··· DATA TO USE

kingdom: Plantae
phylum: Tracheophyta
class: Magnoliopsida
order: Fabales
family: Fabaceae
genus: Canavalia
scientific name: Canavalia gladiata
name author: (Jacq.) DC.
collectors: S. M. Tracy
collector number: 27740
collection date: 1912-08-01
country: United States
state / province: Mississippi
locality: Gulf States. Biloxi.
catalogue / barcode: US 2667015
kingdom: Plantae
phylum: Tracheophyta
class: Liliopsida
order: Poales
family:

······

▶ PROBLEM DETAILS
Reproduce the items starting at the line that contains "name author: (Jacq.) DC." and running through the last line of the items, with both ends included.

▶ TASK RESULT
name author: (Jacq.) DC.
collectors: S. M. Tracy
collector number: 27740
collection date: 1912-08-01
country: United States
state / province: Mississippi
locality: Gulf States. Biloxi.
catalogue / barcode: US 2667015
kingdom: Plantae
phylum: Tracheophyta
class: Liliopsida
order: Poales
family:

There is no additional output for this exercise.